What makes this case most likely to be taken this term is threefold. First, the case has been litigated in the lower courts to the disadvantage of the federal government. Conversely, a similar case out of the Third Circuit- the Conestoga Wood case- that court came to the opposite conclusion. In their response for a view on the Conestoga Wood case, the Obama administration urged the Supreme Court to hold the case pending the outcome of the Hobby Lobby case. So, right off the bat we have a split among circuits on identical issues which increases the chance the Court will take the case. Second, Hobby Lobby won in the lower courts. Generally, a winning party would not argue for the Supreme Court to take the case fearing the Court would negate their victory. But in this case, Hobby Lobby did the opposite and argued that the Supreme Court should take the case not only to resolve the differences between the circuits, but also because without Supreme Court definitive action now, these cases will continuously pop up with differing results depending in which circuit the business is located. Third, the Obama administration obviously lost the case in the 10th Circuit and is the obvious party to want the Supreme Court to reverse that decision and agree with the Third Circuit’s interpretation. However, the fact that they urge review and further urge review only under the RFRA is indicative of the fact they believe there may be First Amendment constitutional issues present here. When the Court likely takes this case, it will be interesting to see how the questions presented to the parties will be worded.

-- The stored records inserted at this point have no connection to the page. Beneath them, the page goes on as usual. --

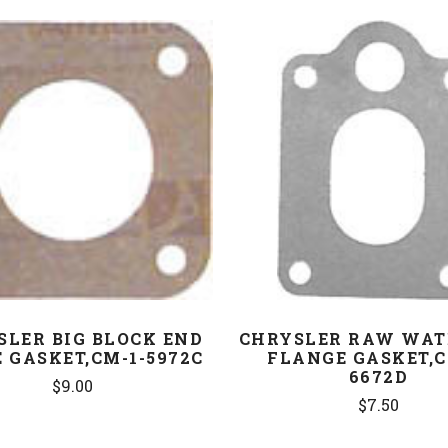
COMPARE
COMPARE
SLER BIG BLOCK END
CHRYSLER RAW WAT
 GASKET,CM-1-5972C
FLANGE GASKET,C
6672D
$9.00
$7.50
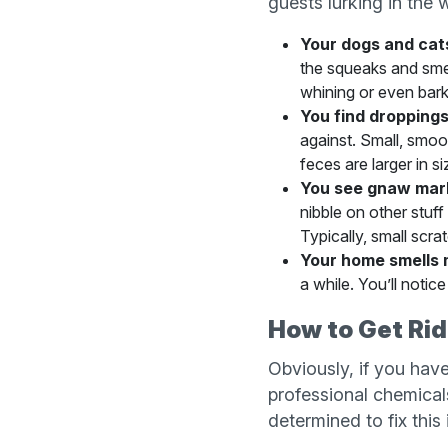
guests lurking in the w
Your dogs and cat
the squeaks and smel
whining or even bark
You find droppings
against. Small, smoo
feces are larger in s
You see gnaw mar
nibble on other stuff
Typically, small scra
Your home smells 
a while. You’ll noti
How to Get Rid
Obviously, if you have
professional chemical
determined to fix this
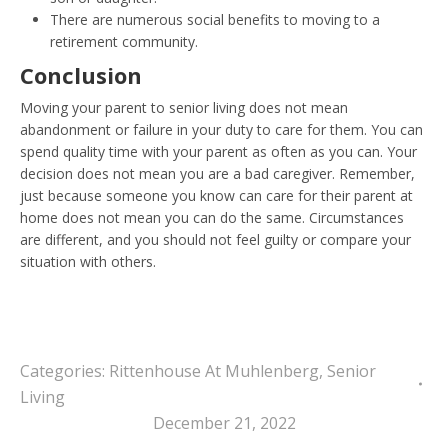
There are numerous social benefits to moving to a
retirement community.
Conclusion
Moving your parent to senior living does not mean
abandonment or failure in your duty to care for them. You can
spend quality time with your parent as often as you can. Your
decision does not mean you are a bad caregiver. Remember,
just because someone you know can care for their parent at
home does not mean you can do the same. Circumstances
are different, and you should not feel guilty or compare your
situation with others.
Categories:
Rittenhouse At Muhlenberg
,
Senior
Living
December 21, 2022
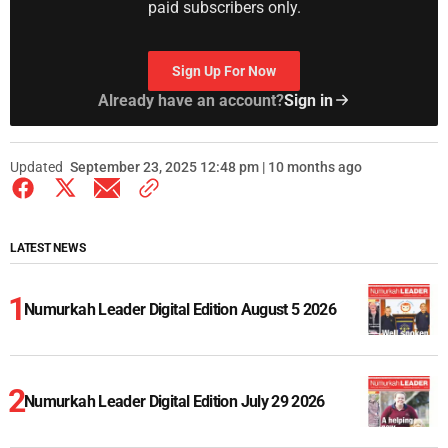
paid subscribers only.
Sign Up For Now
Already have an account?
Sign in
Updated
September 23, 2025 12:48 pm | 10 months ago
LATEST NEWS
Numurkah Leader Digital Edition August 5 2026
Numurkah Leader Digital Edition July 29 2026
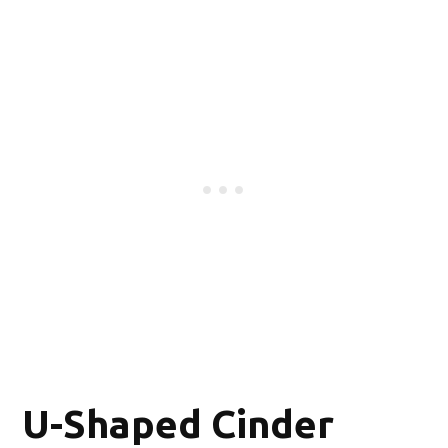
U-Shaped Cinder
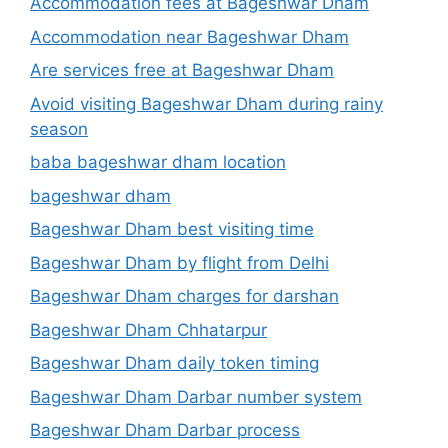
Accommodation fees at Bageshwar Dham
Accommodation near Bageshwar Dham
Are services free at Bageshwar Dham
Avoid visiting Bageshwar Dham during rainy
season
baba bageshwar dham location
bageshwar dham
Bageshwar Dham best visiting time
Bageshwar Dham by flight from Delhi
Bageshwar Dham charges for darshan
Bageshwar Dham Chhatarpur
Bageshwar Dham daily token timing
Bageshwar Dham Darbar number system
Bageshwar Dham Darbar process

The Hobby Lobby case will likely be granted and heard this term. The tax subsidy/credit cases have yet to be fully litigated in the lower courts. Should it come before the Court, the docket will likely be full for a hearing this term. Because no injunction was granted against the subsidies and credits, they can technically go into effect. However, given the uncertainty of their future legitimacy, it certainly throws a monkey wrench into any formula people may be dependent upon to determine if they are eligible.